Selected extract below:
Court name
HC: Civil Division (Uganda)
Judgment date
30 April 2013

Sebabi & 2 Ors v Uganda Revenue Authority (Civil Suit-2006/62) [2013] UGHCCD 63 (30 April 2013);

Cite this case
[2013] UGHCCD 63

THE REPUBLIC OF UGANDA

IN THE HIGH COURT OF UGANDA AT KAMPALA

CIVIL DIVISION

CIVIL SUIT NO 62 OF 2006

 

1. SEBABI DEOGRATIUS

2. JACOB NGOBI                                                    ::::::::::::::                                                                                                                     PLAINTIFFS

3. MUTUSYA STUART & 126 OTHERS

VERSUS

UGANDA REVENUE AUTHORITY ::::::::::::::::::::::::::                                                                                                                                    DEFENDANT

 

BEFORE: HON. JUSTICE ELDAD MWANGUSYA

 

JUDGMENT

The plaintiffs, all former employees for payment of the Uganda Revenue Authority (hereinafter referred to as the defendant) filed twelve separate suits against their former employees for their benefits of employment that were wrongly denied to them by the defendant and/or its servants in the course of and upon termination of their employment and for specific declaration as to their entitlements. In the same suits they had made claims against the NSSF for a declaration that it had defaulted on its statutory obligations in as far as their NSSF contributions are concerned. The suit against the NSSF was subsequently withdrawn.

 

On 26.06.2009 all the twelve suits were consolidated into C.S No. 62 of 2006 in order that all the suits are tried together since the claims were similar, were against the same defendant and raised the same issues.

 

A scheduling conference was conducted on 11.09.2007 wherein the parties stated their respective cases but during the course of the trial a re-scheduling of the case was done by way of joint conference notes. From the joint scheduling notes filed by the parties the following facts were agreed:-

  1. The plaintiffs were at different times employed by the defendant between the years 1992 to 2005.
End of Selected extract.
Records for the exercise below:
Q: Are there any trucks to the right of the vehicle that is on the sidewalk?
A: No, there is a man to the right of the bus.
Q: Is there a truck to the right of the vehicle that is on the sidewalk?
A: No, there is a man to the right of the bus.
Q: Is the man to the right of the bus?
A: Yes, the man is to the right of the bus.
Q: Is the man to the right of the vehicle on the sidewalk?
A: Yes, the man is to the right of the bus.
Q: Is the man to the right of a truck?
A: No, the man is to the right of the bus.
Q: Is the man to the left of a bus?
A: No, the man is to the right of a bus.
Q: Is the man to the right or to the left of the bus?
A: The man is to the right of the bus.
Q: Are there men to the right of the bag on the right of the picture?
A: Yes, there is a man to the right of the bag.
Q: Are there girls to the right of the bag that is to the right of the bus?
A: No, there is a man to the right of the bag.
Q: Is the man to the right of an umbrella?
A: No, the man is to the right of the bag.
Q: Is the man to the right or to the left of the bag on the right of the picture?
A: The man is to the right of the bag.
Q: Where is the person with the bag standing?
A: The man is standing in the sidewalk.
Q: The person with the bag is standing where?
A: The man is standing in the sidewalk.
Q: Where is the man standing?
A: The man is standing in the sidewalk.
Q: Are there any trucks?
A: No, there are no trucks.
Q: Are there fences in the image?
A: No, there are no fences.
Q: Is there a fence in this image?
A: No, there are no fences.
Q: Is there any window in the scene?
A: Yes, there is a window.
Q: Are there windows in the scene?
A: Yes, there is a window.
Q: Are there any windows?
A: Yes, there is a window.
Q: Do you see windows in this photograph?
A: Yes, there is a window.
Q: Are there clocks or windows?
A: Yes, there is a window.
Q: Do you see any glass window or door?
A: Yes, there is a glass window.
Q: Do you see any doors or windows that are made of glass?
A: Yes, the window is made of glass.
End of Records for the exercise.
• _Problems to solve_:
**a)** Collect every line of the records that contains the word "this".
**b)** Carry on the Uganda Revenue Authority judgment from the point where it stops.

• _Exercise responses_:
**a)**
Q: Is there a fence in this image?
Q: Do you see windows in this photograph?

**b)**
  2. The plaintiffs were terminated and some plaintiffs voluntarily retired from the employment with the defendant.
  3. Following their termination or retirement, the plaintiffs were paid long term service awards at a rate of 2.5% in accordance with the old Human Resource Manual whose operation ended in July 2004.
  4. The plaintiffs’ claim is that they should have been paid long service awards at the rate of 15% in accordance with the new Human Resources Management Manual which came into effect on 1st August 2004.
  5. The plaintiffs also claim to be public servants liable to pension.
  6. The plaintiffs claim payment in lieu of uniform allowance.
  7. The plaintiffs claim further payment in lieu of notice.
  8. The plaintiffs claim that the above claims notwithstanding, the whole computation of benefits were erroneous.

 

The following issues were framed:-

  1. Whether the plaintiffs are entitled to gratuity under the new HRMM calculated at 15% of gross annual pay.
  2. Whether the plaintiffs are entitled to further payment in lieu of notice of termination.
  3. Whether the plaintiffs are entitled to pension under terms of employment.
  4. Whether the calculation of the plaintiffs’ benefits was erroneous.
  5. Whether the plaintiffs are entitled to payment in lieu of uniform allowance.
  6. Whether the plaintiffs are entitled to special and general damages.
  7. Costs.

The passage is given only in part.